Sur un plateau blanc, qui est en fait un parallélépipède troué d’ouvertures circulaires, émerge une jambe. Puis un bras, puis une tête : Kaori Ito, en ordre dispersé. Son corps démembré est aussi découpé que l’est son emploi du temps d’artiste sans cesse en tournée, courant d’un rendez-vous à l’autre selon une implacable to do list qu’égrène la voix métallique d’un téléphone portable. Répétition, déplacement, représentation, rare soirée amicale ou familiale.

Une vie de robot à laquelle elle tente en vain de se soustraire, en quête désespérée de temps pour penser, pour s’arrêter de courir, pour ne rien faire. La scène est jonchée de moulages de différentes parties de son corps, prothèse de mollet ou moitié d’un masque, dont elle s’harnache par moments comme pour tenter de réinvestir l’identité fragmentée qui est la sienne.

Croisant avec humour son quotidien d’interprète se déplaçant aux quatre coins du monde et son existence d’exilée, à cheval entre deux langues et deux pays - le Japon où elle est née, et la France où elle travaille et a fondé une famille -, sans compter tous ceux qu’elle traverse, Kaori Ito s’interroge sur un certain monde contemporain privé de but et de sens.

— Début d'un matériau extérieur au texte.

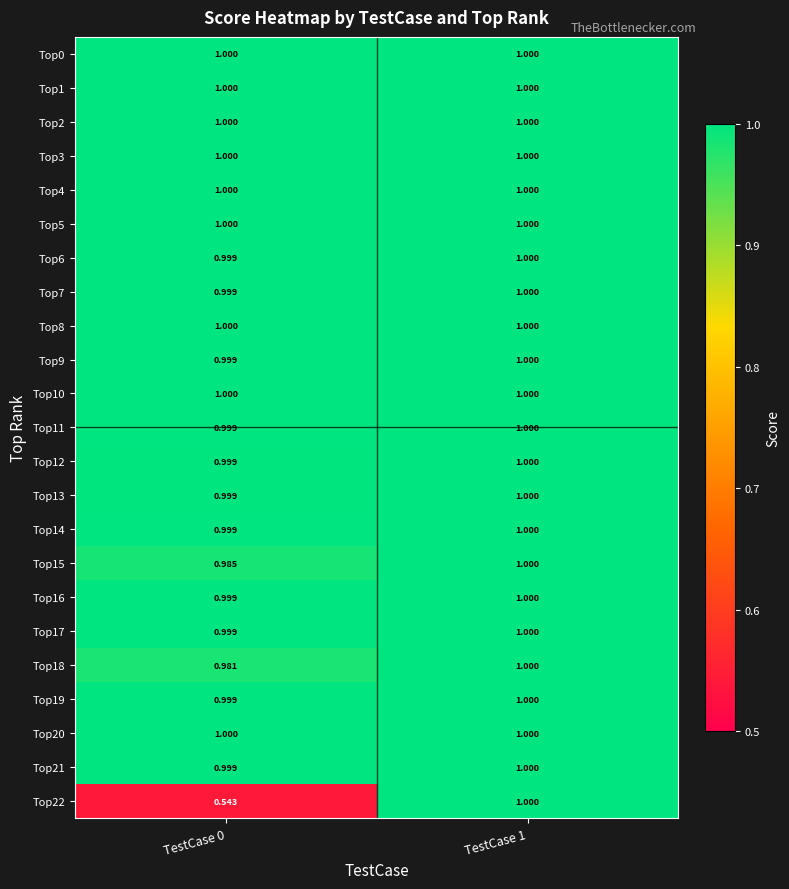

Between TestCase 1 and TestCase 0, which is larger?

TestCase 1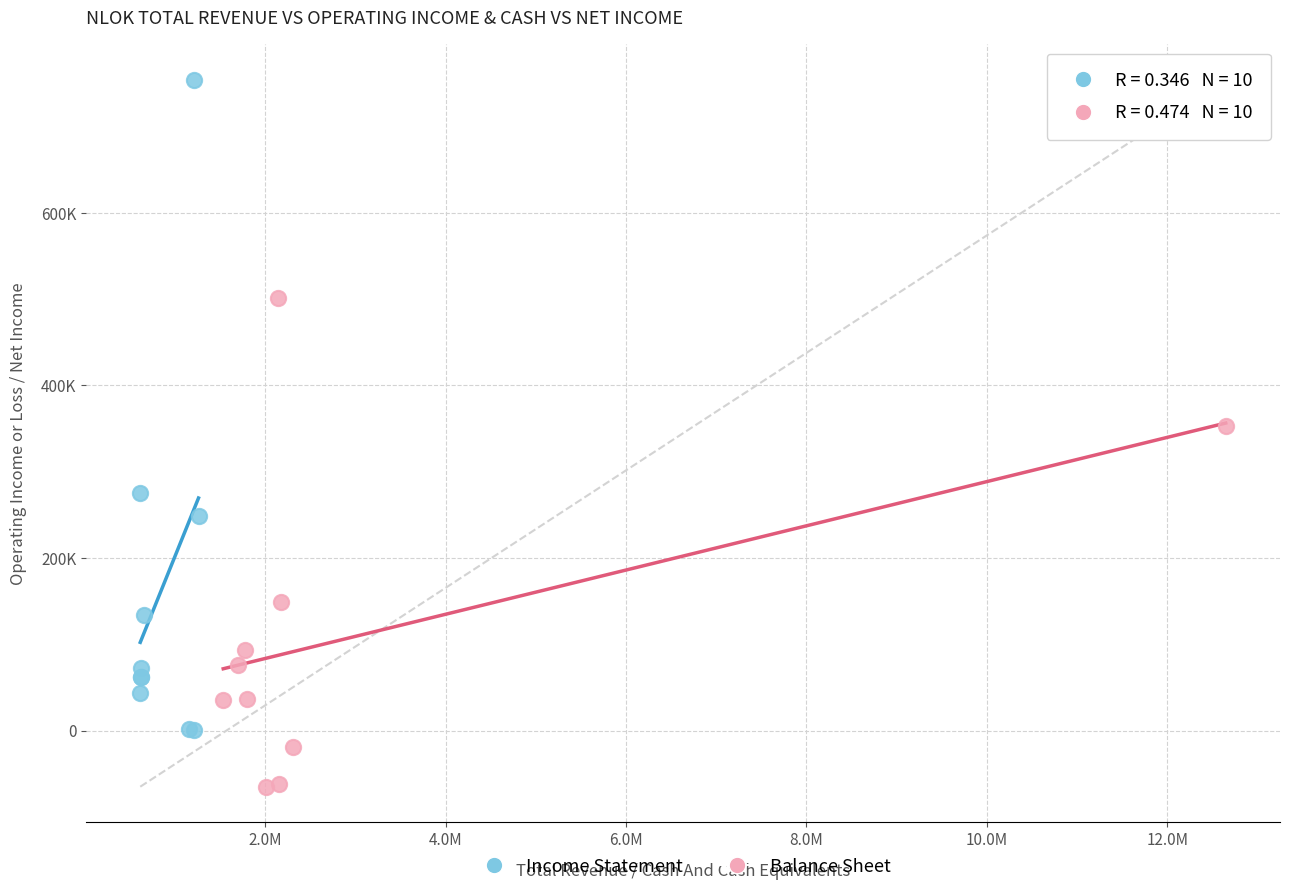

Which series reaches the minimum Y coordinate?

Balance Sheet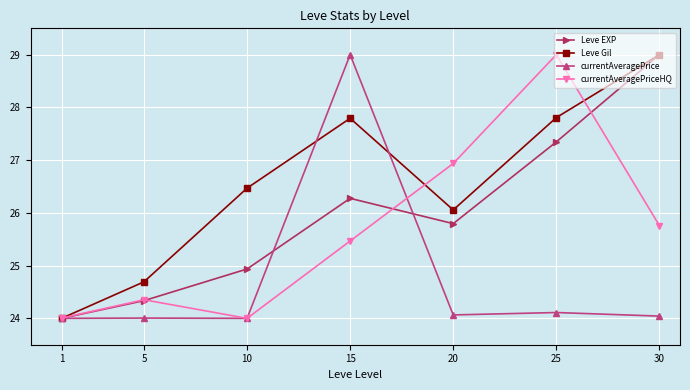

What is the average value of the Leve EXP series?

26.0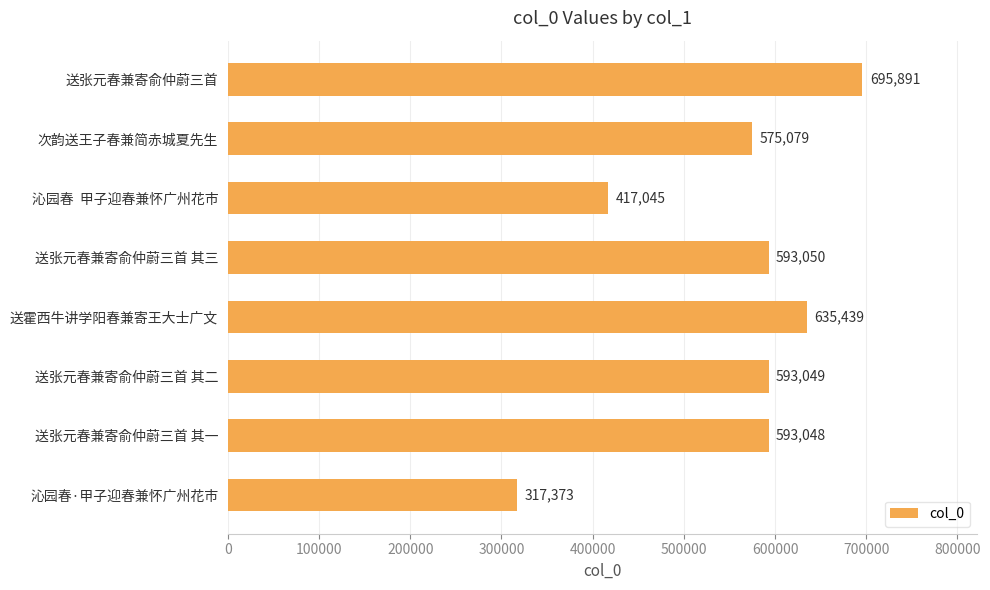

Reading top to bottom, transcribe all the data shown in this chart.

送张元春兼寄俞仲蔚三首=695891	次韵送王子春兼简赤城夏先生=575079	沁园春  甲子迎春兼怀广州花市=417045	送张元春兼寄俞仲蔚三首 其三=593050	送霍西牛讲学阳春兼寄王大士广文=635439	送张元春兼寄俞仲蔚三首 其二=593049	送张元春兼寄俞仲蔚三首 其一=593048	沁园春·甲子迎春兼怀广州花市=317373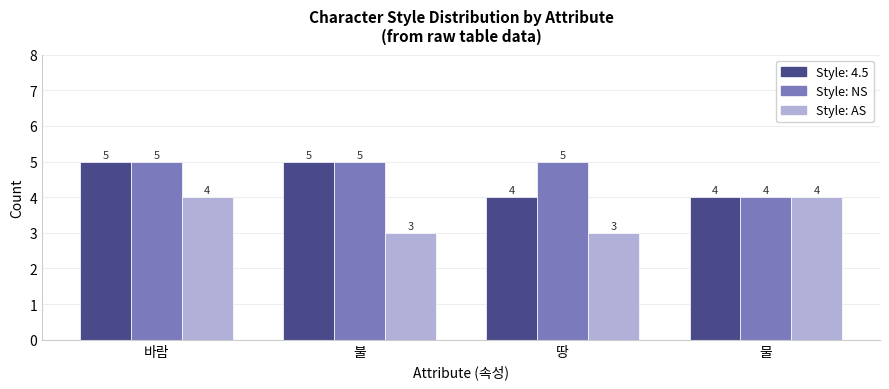

What is the greatest value displayed?

5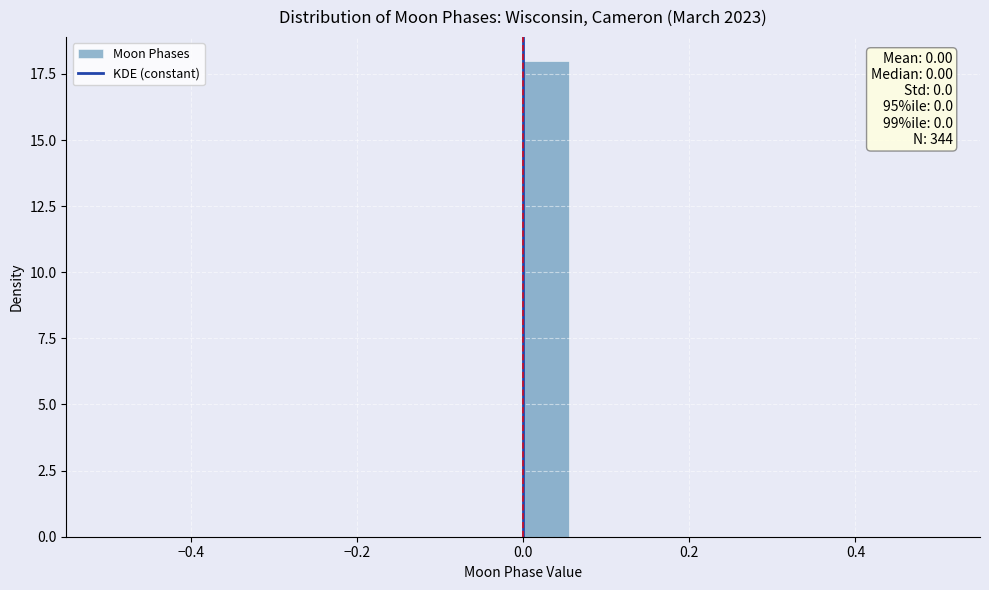

Around what value on the x-axis is the tallest bar? Give the approximate position of its centre, as read against the axis.

0.02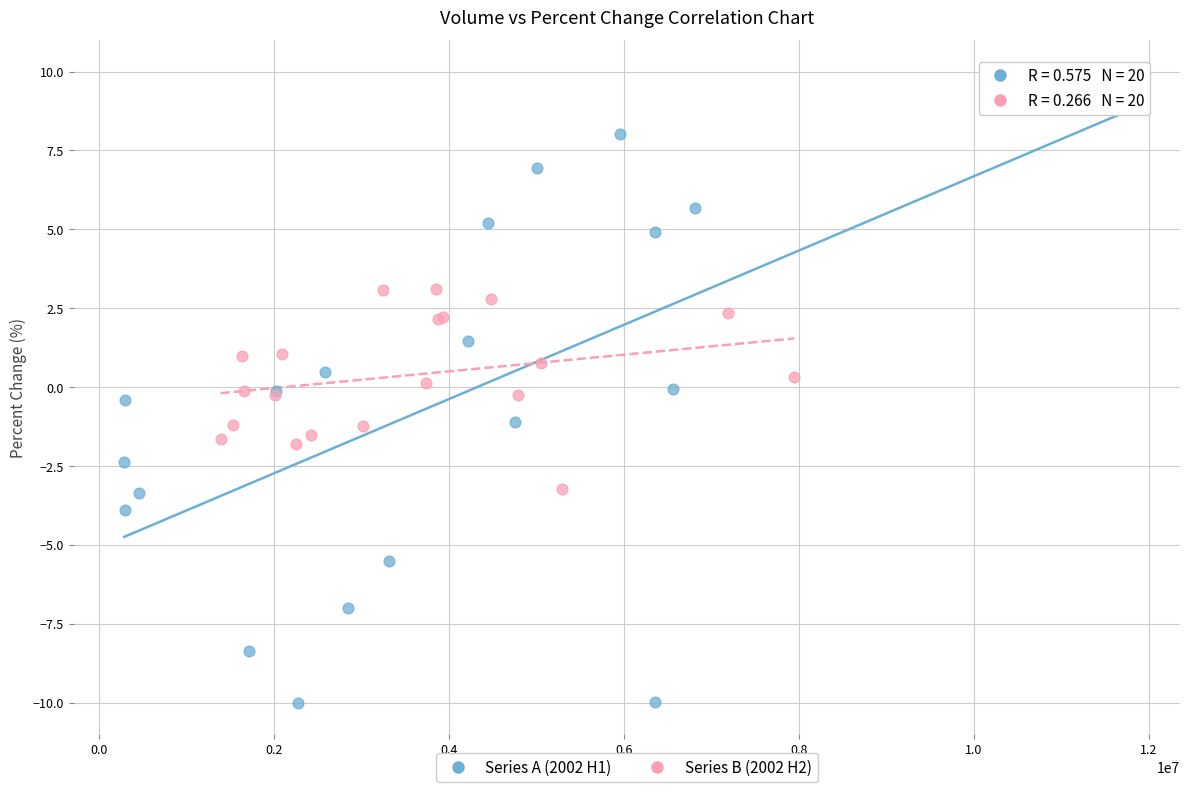

Which series has the widest spread of Y values?

Series A (2002 H1)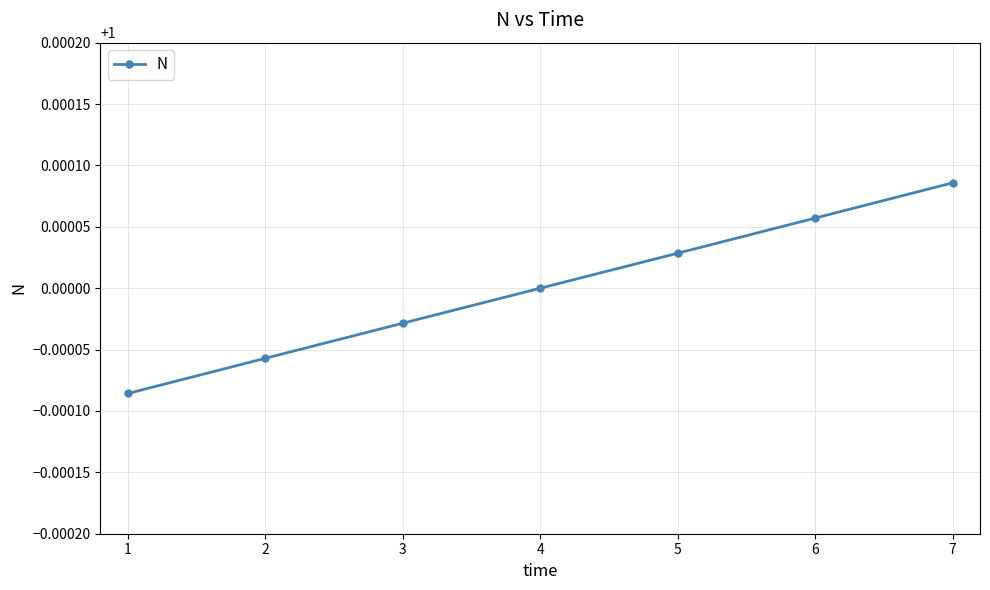

Is it true that the value at 4 is 1.5?

False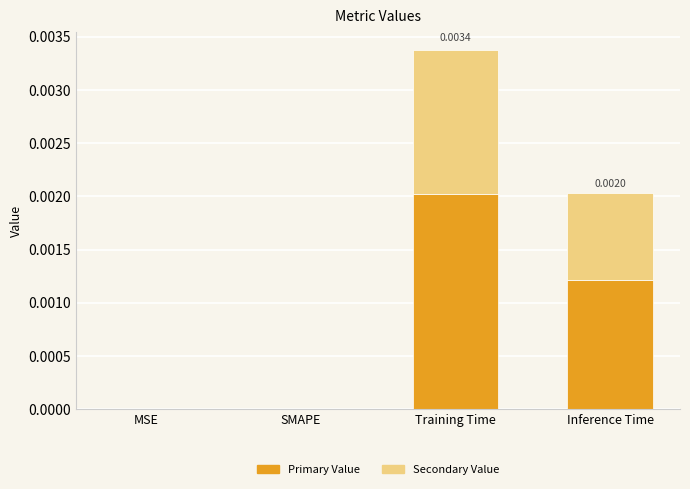

At which label does Primary Value reach its peak?

Training Time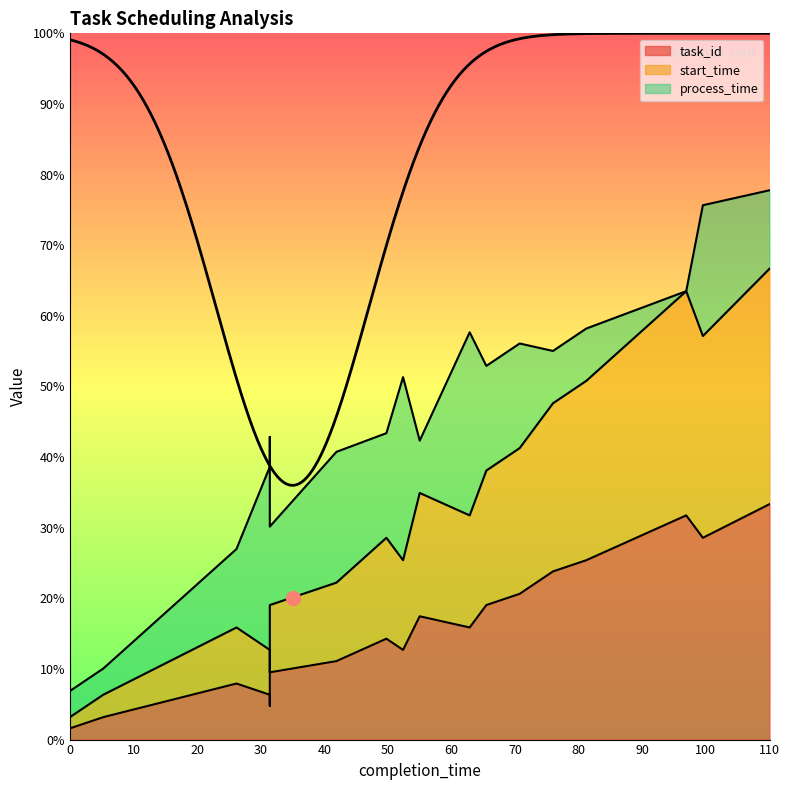

Which series has the largest range (max minus min)?

task_id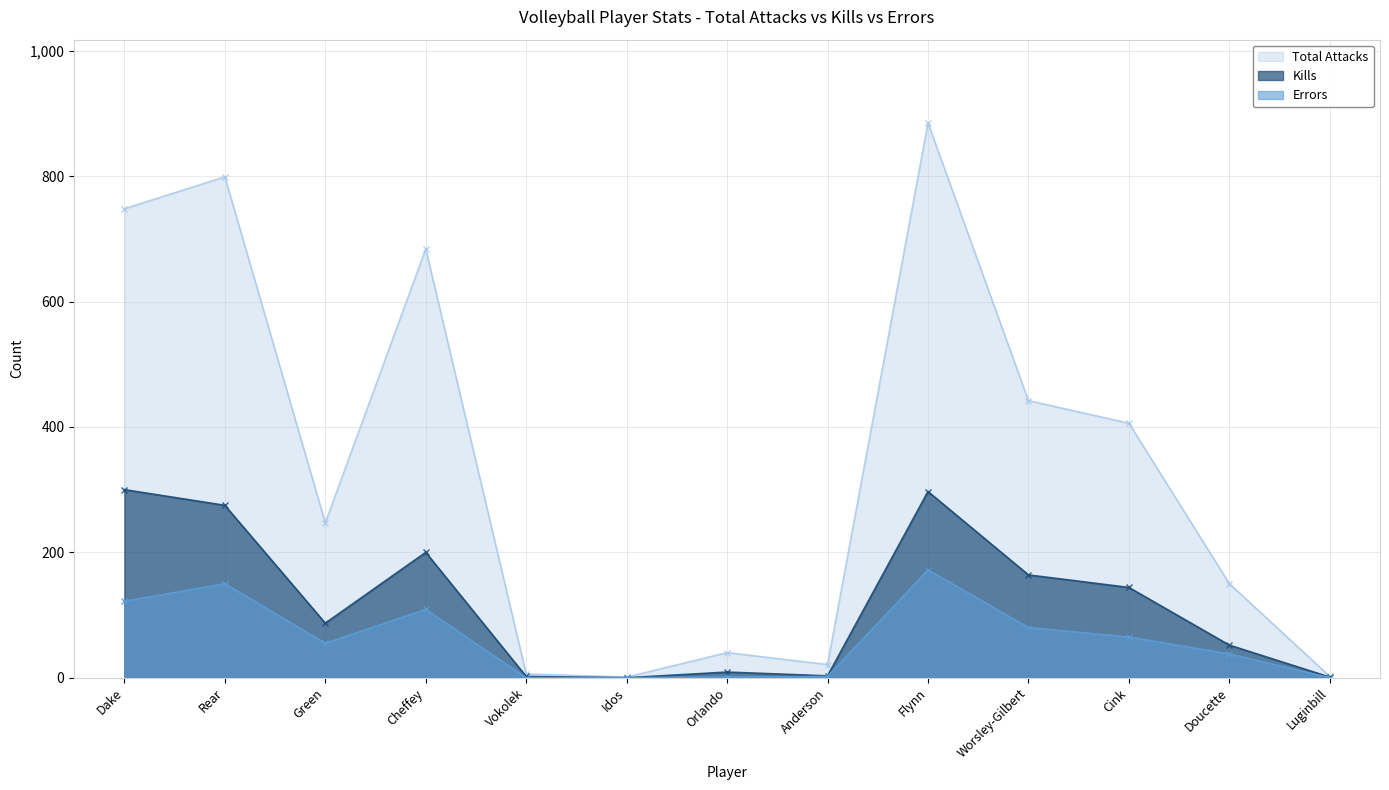

What is the value of the Kills point at the 11th from the left?

144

Jusqu’à ce que, prenant la parole face au public, elle laisse apparaître en creux ce qui l’habite : l’angoisse de la mort, la sienne et surtout celle de ceux qu’elle aime, à laquelle fait immédiatement contrepoids le surgissement de la vie. Devenue mère il y a peu, la danseuse et chorégraphe avoue avoir vécu à cette occasion le moment le plus puissant de son existence. Le seul, sans doute, capable de l’arracher à la frénésie angoissante du temps qui passe, et de l’inscrire enfin dans le présent.

Cette confession solo ne manque pas de charme et son habillage esthético-chorégraphique - soulignons notamment le beau travail plastique et sur les lumières - est incontestablement réussi. De quoi donner envie de guetter le prochain opus d’une artiste par ailleurs résidente au Centquatre, et qui pièce après pièce, depuis son premier opus Noctiluque en 2008, affirme un peu plus à chaque création la singularité de son univers et de son langage.

Isabelle Calabre

Vu le 3 avril au Centquatre à Paris, dans le cadre du festival Séquence danse Paris et du Tandem Paris-Tokyo.